Suppose then that it's an hour after the launch and people have copied over
a dozen articles and are working on them.  Some of the articles *aren't*
copied from Wikipedia.  The articles have plenty of red links, which other
people can feel free to follow.  They are presented as blank wiki pages, and
people can then, if they want, try to find the corresponding Wikipedia
article.  Eventually, a tool might be written so that, if there is a
corresponding Wikipedia article, it is displayed and the author may then
import it with the click of a button.  There probably won't be such a tool
at launch.

Moreover, radical revision or replacement of articles will mean that huge
swathes of Wikipedia content might never be noticed--because the links from
the original articles are deleted.  There are ways of solving this problem,
however.  And this is going to be a problem whether we fork all at once or
piecemeal.  To ensure that there are no orphans, I suppose we'll have to
keep track of links that we delete at the bottom of the articles.  With the
all-at-once approach we can actually search for orphans, though.

Entries supplied
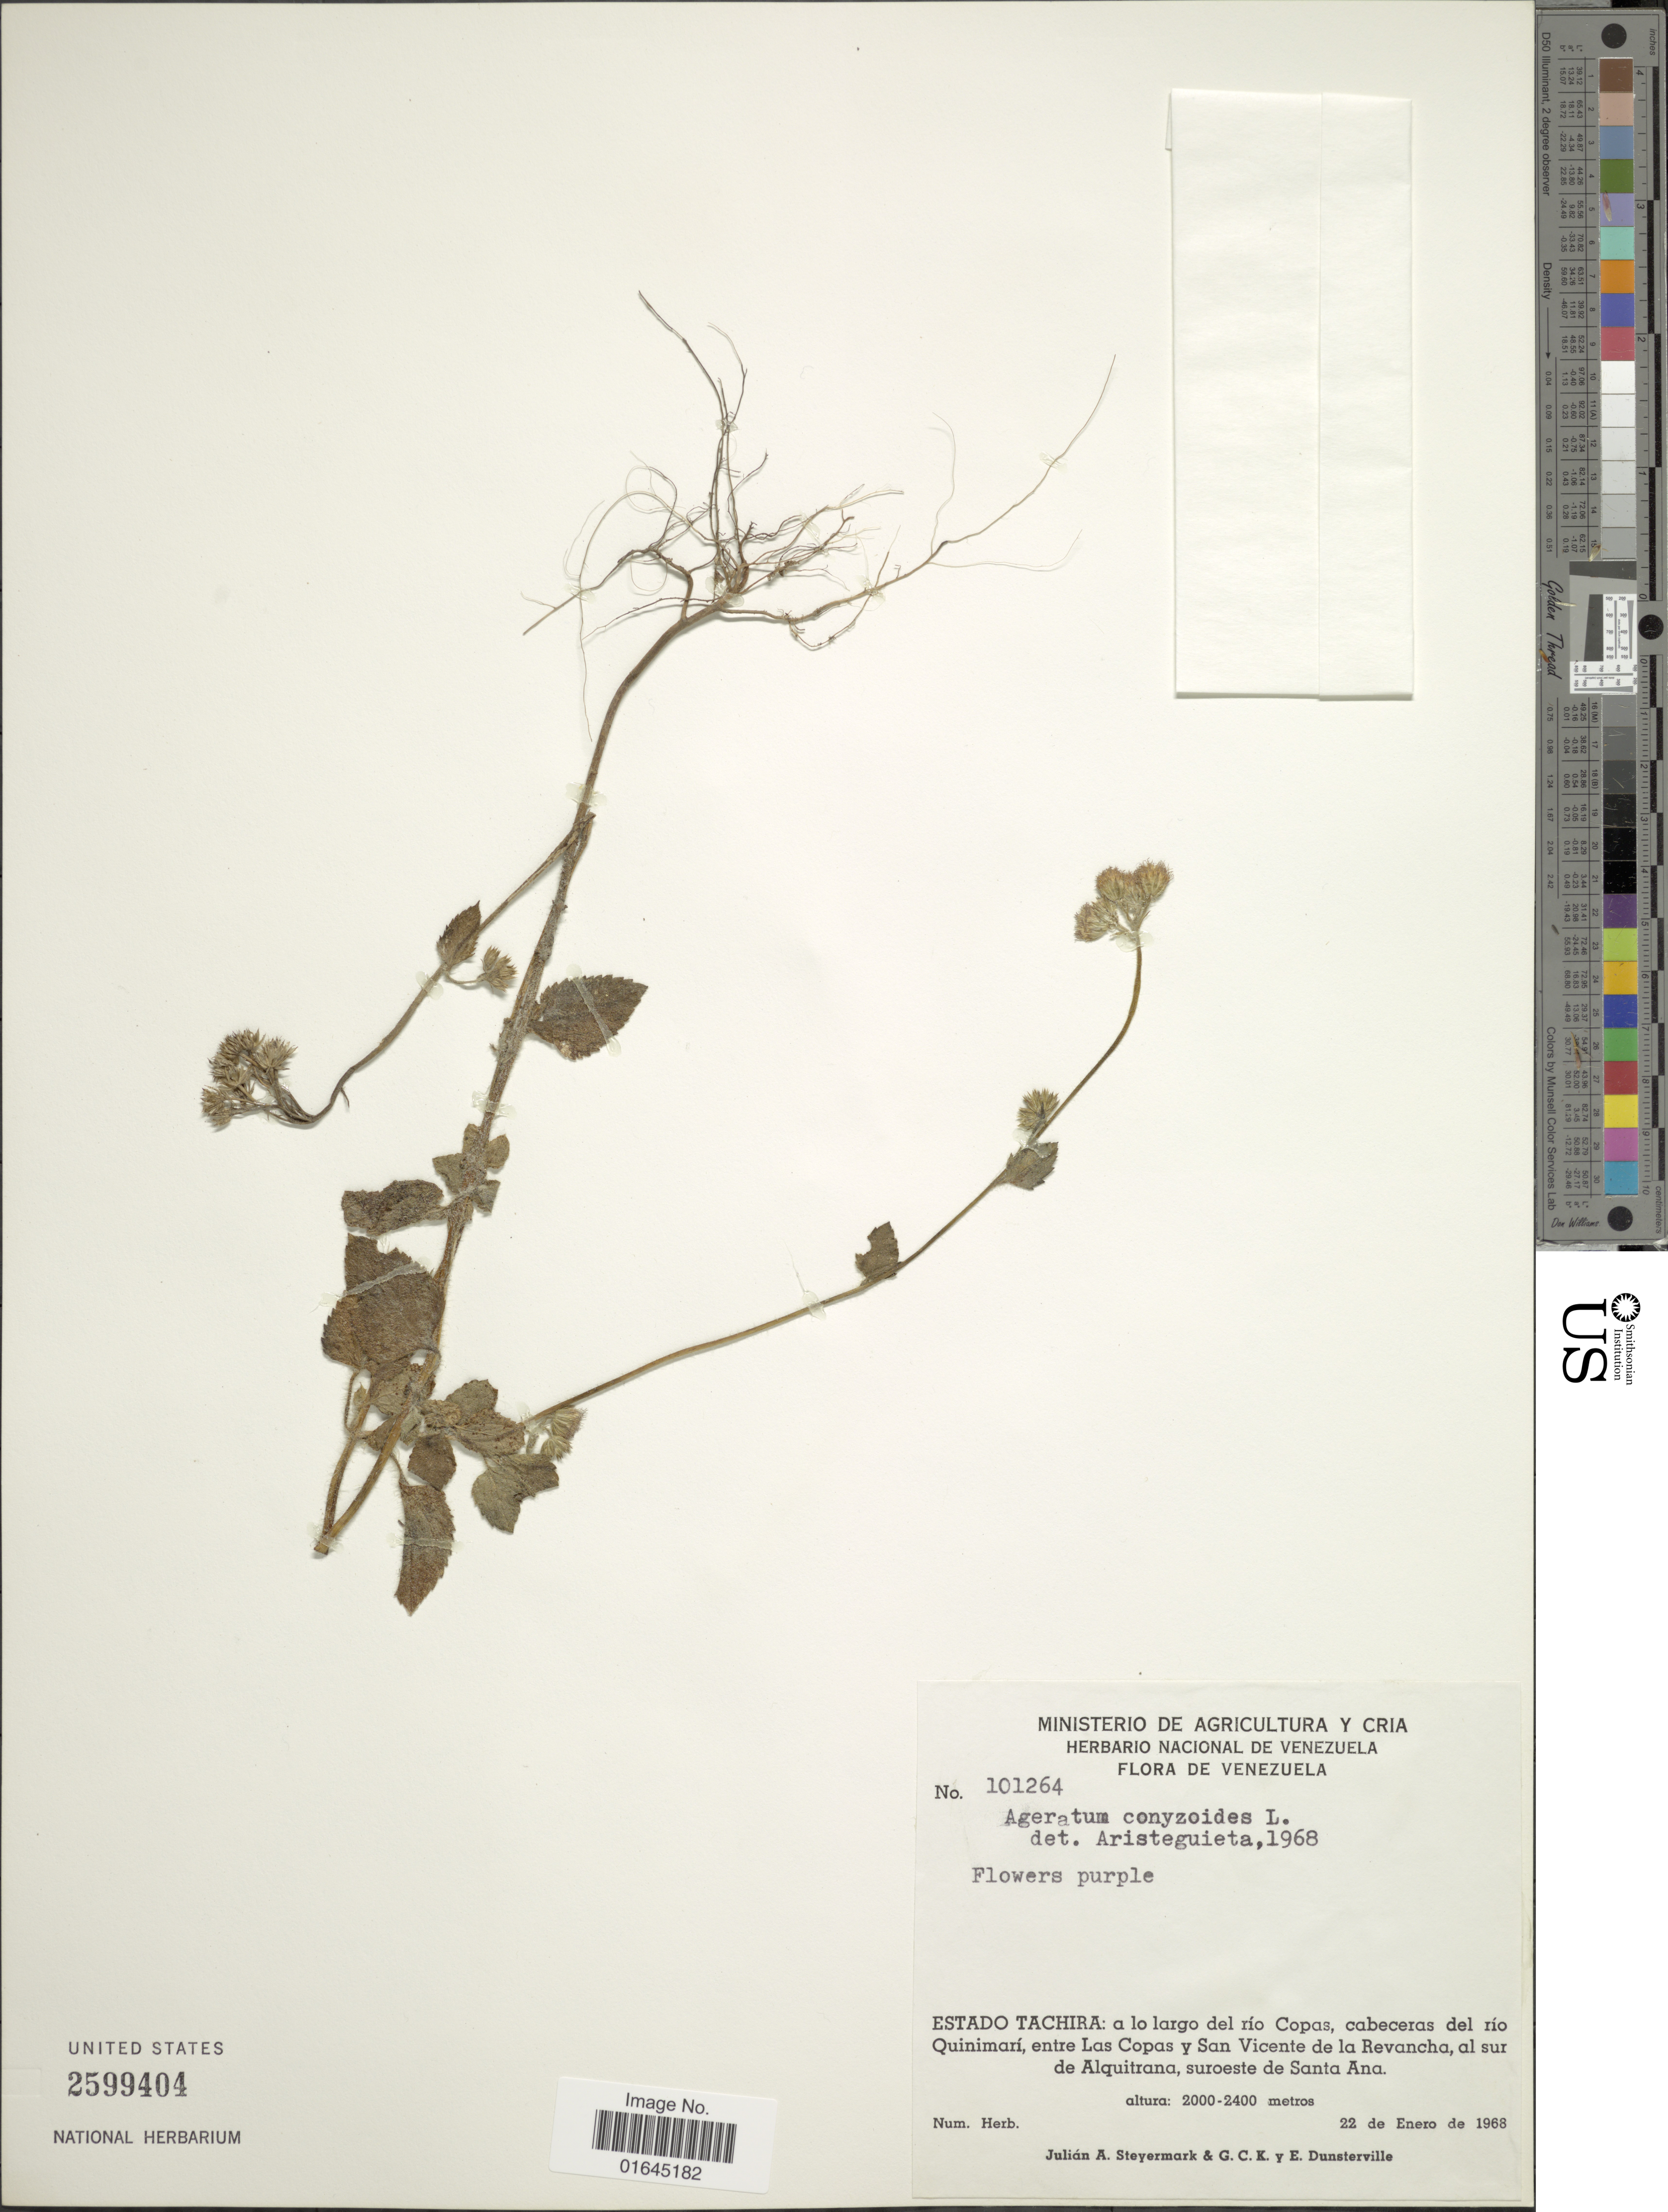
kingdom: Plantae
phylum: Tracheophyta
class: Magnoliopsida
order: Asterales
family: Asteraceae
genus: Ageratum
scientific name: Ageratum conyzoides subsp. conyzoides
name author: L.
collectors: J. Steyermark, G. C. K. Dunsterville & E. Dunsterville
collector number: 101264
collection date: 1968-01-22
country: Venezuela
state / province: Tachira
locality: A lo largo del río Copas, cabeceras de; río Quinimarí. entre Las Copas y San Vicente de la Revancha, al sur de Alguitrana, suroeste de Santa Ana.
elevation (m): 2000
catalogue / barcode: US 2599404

Tasks to perform
1. In the passage on forking Wikipedia, what do red links show up as when someone follows them?
2. Pick up the passage on forking Wikipedia right after its last sentence and keep going in the same voice.

Responses to the exercise
1. They show up as blank wiki pages.

2.
=========================================
How an all-at-once fork would get started
=========================================

An all-at-once fork would not require that people begin with the most
general articles and "drill down" from there.  They could go immediately to
whatever topic struck their fancy, and work on the articles on that topic.

But then, as several people pointed out, this would cause the problem that
there would be little islands of quality in a sea of mediocrity, and no way
to know what people have worked on.  But, of course, this need not be so.
We can have people category-tag all the articles that they have worked on.
(More on this below.)  Then it will be possible to display all the articles
that have been changed, by displaying that category's page.  For CZ that
category page would be a source of endless fascination, no doubt.  (There
are, of course, other ways to solve the same problem, but this seems like a
fairly elegant way.)

Wouldn't there then be enormous amounts of work for CZ to do, in cleaning up
1.4 million articles?

============================================
How serious are we about revising Wikipedia?
============================================

Indeed, it seems that some of the arguments for piecemeal forking that
impress people are variants on the following: all-at-once forking would be a
huge amount of work.  It would be like cleaning out the Augean Stables.  It
would be really hard, requiring that we do things like check every image,
and it would be a big turn-off for a lot of potential editors.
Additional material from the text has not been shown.